By Yoon Won-sup
President-elect Lee Myung-bak’s transition team has announced a series of measures to improve the nation’s English ability such as getting teachers to teach English in English not in Korean in primary schools and above.
The rationale behind the whole package of English education lies in Koreans’ poor performance in English even though they spend a huge amount of money on learning the language.
For example, South Korea stood at the 107th out of 143 non-English native countries in terms of the average Internet-based TOEFL score from September 2005 to December 2006, according to the test administrator ETS. The average score of Korean examinees was 72 out of 120.
Here are similar features of English education in countries that belong to the top 10 in the ranking excluding Singapore as the Asian country has adopted English as an official language.
Teaching English in English
Most northern European countries teach English in English from the first class, or introduce it in a gradual way.
Klaus Herzog, counselor in charge of science, culture and education at the German Embassy, said that he had his first English class at the age of 10 in the 1960s and the teacher just began teaching English in English without saying a single German word.
Of course, teachers used German to explain the grammar but the use of German was exceptional, Herzog said. Classes taught in English are an established teaching method in Germany and now students at have their first English class at the age of eight.
“Korea seems to put strong emphasis on visual comprehension and not so much on comprehension by listening,” Herzog said. “Meanwhile, in Europe, listening comprehension is important.
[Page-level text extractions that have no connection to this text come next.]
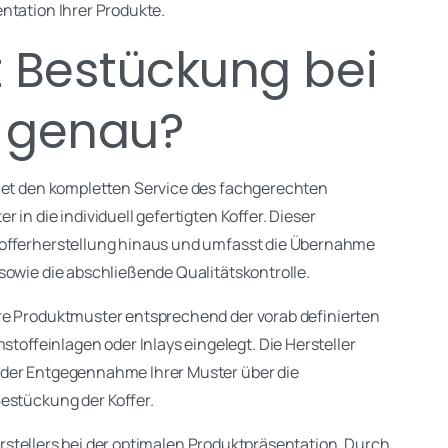
ntation Ihrer Produkte.
 Bestückung bei
n genau?
et den kompletten Service des fachgerechten
in die individuell gefertigten Koffer. Dieser
Kofferherstellung hinaus und umfasst die Übernahme
sowie die abschließende Qualitätskontrolle.
re Produktmuster entsprechend der vorab definierten
ffeinlagen oder Inlays eingelegt. Die Hersteller
 der Entgegennahme Ihrer Muster über die
Bestückung der Koffer.
 Herstellers bei der optimalen Produktpräsentation. Durch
For example, I took a listening test for high school graduation in which I summarized what I heard in English.”
He further said that people learn English just as a baby learns their mother tongue by listening to his or her mother speak.
Martin Hauge Torbergsen, first secretary of the Norwegian Embassy, echoed Herzog’s view but said that students learn English gradually in English. By the time students enter high school, they will attend English classes all taught in English, he added.
Torbergsen said that English tests consist of written and oral examinations. In fact, English tests in Korea are mainly written examination of reading comprehension, grammar and spelling.
Meanwhile, Riku Warjovaara, first secretary of the Finnish Embassy, stressed that though English is taught in English, other subjects such as Finnish and history are not.
His point reflected that the transition team dropped its original plan to teach all subjects in English.
Qualified English Teachers
The second and probably the most important feature is that countries, whose TOEFL scores are quite high, are all proud of qualified teachers with a masters degree in English or experiences of studying in English-speaking countries.
Warjovaara said, “Every English teacher must have masters degree in English. In addition, they must have degree in teaching.
Herzog said that all English teachers are fluent in English without exception.
“Even in the 1960s, teachers in their 30s and 50s were also very fluent and most of them were German,” Herzog continued. “A majority of Germans who teach English have studied mainly in the U.K. or other English-speaking countries.”
Torbergsen also said the English teachers in Norway are all fluent with a masters degree in English.
Most Koreans would be quite envious of the diplomats’ description of their English teachers in terms of quality because the majority of Korean English teachers are not fluent in English. That’s one of the reasons why Korean teachers are strongly opposed to President-elect Lee’s drastic plan to get teachers to teach English in English.
Austrian Ambassador to Seoul Wilhelm Donko said, “Most of our English teachers have either the experience of studying in English-speaking countries or learned English directly from people with such a background.”
Those European diplomats echoed that almost all English teachers are their nationals and people don’t think they particularly need foreign English teachers because of the high quality.
However, Korean students prefer to learn from foreign English teachers largely because of their much better pronunciation.
Thanks to the excellent teachers, European students don’t have to get private tutoring, which is very rare in Europe but very popular in Korea.
“Private tutoring is very rare and it only happens when a student is really bad at school,” Herzog said.
So the diplomats said more focus should be given on the training of good teachers.
Torbergsen noted he could understand why Koreans spend lots of money on English when the return on the money spent was not that rewarding.
An exchange program is also a distinguished feature responsible for better English ability of Europeans.
It is very common for students of secondary schools to study in Britain and other European countries as well as the United States. One of the advantages in the program is that students generally get financial support: for example, they only pay living expenses while tuition is covered by the program organization.
Herzog said, “Almost all middle and high schools have exchange programs and students who are willing to go on the program can apply.”
Warjovaara said attention to the Finnish teaching method in overall education would be helpful for Korea’s education authorities. He stressed that Finnish learn not to pass a test but for life.
“The relations between a teacher and a student is equal and teachers do not just give knowledge. Instead, they discuss issues and teachers encourage students to learn by themselves,” he said.
In addition to teaching methods, diplomats suggested more balanced English education, particularly on listening and speaking.
“Theory such as grammar is much less important than the ability to use the language,” Donko said. “English language education is an important part of the education system from primary school onward.”